John ERLER Why Nothing is Beautiful: Physical Attractiveness in Latin Literature
In poems 43 and 86 Catullus compares Lesbia's beauty to that of two other women: Ameana and Quintia, respectively. Here Catullus demonstrates two notable cultural constructions contributing to the Roman idea of physical beauty: 1) The absence of physical blemishes or flaws. 2) A harmonious relationship of parts to the whole. In this paper I will outline these two constructions and demonstrate how they inform the description of beauty in Roman literature.
The few scholars who have attempted to address the question of what was beautiful for the Romans (Karl Jax, Der Frauentypus der Romischen Dichtung ; Lloyd Thompson, Romans and Blacks ; Amy Richlin, The Garden of Priapus) have tended to summarize lists of features considered attractive by ancient authors. In my paper I will take a somewhat different approach, centered around the two constructions stated above.
The first, that beauty was a lack of flaws rather than one or more attractive features, is expressed in Cicero's De Natura Deorum 1.79-80 by Cotta, who notes that if the gods had human forms, they should be free from blemishes. But, he says, if that is the case, they would all look exactly alike. Cotta's implication -- that there was a single, perfect beauty and that ugliness rested in how far one departed from this standard -- finds an interesting parallel in modern psychological theory. A study by Judith H. Langlois and Lori A. Roggman ("Attractive Faces are Only Average" Psychological Science vol. 1, no. 2 (1990) 115-121) indicates that humans may find attractive faces which represent the mean features of a given population.
That the Roman standard of beauty represented an extreme example of this norm-based conception is reflected in the descriptions of individuals in Roman literature. There are seemingly countless detailed descriptions of ugly or abnormal individuals but there are very few descriptive portraits of attractive ones; when beautiful people are described, it tends to be only in the vaguest terms.
One of the reasons for the Romans' tendency not to describe physical beauty may have had to do with the Stoic conception of beauty, as outlined in Cicero's Disp.

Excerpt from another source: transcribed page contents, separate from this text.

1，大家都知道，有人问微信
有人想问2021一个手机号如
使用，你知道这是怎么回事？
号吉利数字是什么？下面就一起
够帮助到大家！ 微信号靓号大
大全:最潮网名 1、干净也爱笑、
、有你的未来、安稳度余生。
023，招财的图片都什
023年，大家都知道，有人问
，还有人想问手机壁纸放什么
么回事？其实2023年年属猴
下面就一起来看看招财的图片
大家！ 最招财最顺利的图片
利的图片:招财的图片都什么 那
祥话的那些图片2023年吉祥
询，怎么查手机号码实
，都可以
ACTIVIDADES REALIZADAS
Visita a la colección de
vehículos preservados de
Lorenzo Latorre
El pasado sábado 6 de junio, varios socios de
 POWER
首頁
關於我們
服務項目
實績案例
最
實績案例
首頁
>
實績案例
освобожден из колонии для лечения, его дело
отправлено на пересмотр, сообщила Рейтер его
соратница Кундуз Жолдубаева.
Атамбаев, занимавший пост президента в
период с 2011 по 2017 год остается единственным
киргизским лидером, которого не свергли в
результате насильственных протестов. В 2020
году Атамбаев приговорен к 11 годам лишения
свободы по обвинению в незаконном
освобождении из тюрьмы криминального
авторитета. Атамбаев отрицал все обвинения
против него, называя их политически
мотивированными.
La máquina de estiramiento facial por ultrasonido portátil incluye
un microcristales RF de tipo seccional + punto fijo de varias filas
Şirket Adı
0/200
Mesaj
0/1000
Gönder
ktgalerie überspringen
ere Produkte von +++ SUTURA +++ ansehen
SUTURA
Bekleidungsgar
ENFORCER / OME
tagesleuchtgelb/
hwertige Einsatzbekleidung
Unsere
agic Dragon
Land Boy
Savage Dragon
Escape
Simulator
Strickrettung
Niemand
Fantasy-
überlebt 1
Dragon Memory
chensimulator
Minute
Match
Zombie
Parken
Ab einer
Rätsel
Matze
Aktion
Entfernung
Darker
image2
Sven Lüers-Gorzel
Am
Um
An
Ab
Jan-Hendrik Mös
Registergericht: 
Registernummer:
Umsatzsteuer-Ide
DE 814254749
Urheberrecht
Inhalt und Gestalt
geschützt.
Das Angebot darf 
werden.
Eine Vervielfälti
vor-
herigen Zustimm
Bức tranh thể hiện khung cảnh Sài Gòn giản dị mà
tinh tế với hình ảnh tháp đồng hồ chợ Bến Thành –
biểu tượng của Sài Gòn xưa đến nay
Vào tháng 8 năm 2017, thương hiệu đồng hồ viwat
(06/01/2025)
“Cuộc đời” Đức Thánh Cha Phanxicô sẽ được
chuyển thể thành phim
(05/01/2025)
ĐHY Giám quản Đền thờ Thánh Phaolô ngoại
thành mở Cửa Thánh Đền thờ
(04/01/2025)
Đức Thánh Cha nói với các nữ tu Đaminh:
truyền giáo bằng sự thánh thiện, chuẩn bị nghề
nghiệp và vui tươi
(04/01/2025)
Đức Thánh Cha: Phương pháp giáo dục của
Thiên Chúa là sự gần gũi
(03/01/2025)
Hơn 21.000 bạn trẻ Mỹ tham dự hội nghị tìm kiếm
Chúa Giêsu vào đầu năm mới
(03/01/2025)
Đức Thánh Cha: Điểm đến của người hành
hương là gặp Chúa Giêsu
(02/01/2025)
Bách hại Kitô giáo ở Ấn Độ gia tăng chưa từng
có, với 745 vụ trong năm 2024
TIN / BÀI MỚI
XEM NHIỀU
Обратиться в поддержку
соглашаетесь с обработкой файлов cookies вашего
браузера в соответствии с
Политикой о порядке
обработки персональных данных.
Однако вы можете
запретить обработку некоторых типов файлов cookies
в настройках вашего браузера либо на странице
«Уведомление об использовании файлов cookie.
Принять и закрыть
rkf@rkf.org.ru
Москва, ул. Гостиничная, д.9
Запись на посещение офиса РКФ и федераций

Tusc. 4.31 and Plotinus' Enneads 1.6.1, "On Beauty". Cicero -- who says that beauty is an apta figura membrorum -- and Plotinus indicate that according to the Stoic view only a composite thing, and nothing single or simple, can be beautiful.
If beauty lies not in individual features, but in the harmonious relationship of the parts, this means that language -- which, as opposed to the visual arts, is more linear than holistic -- is particularly ill-suited to the description of beauty, hence Catullus' sparse treatment of Lesbia's appearance and full treatment of Ameana and Quintia in poems 43 and 86.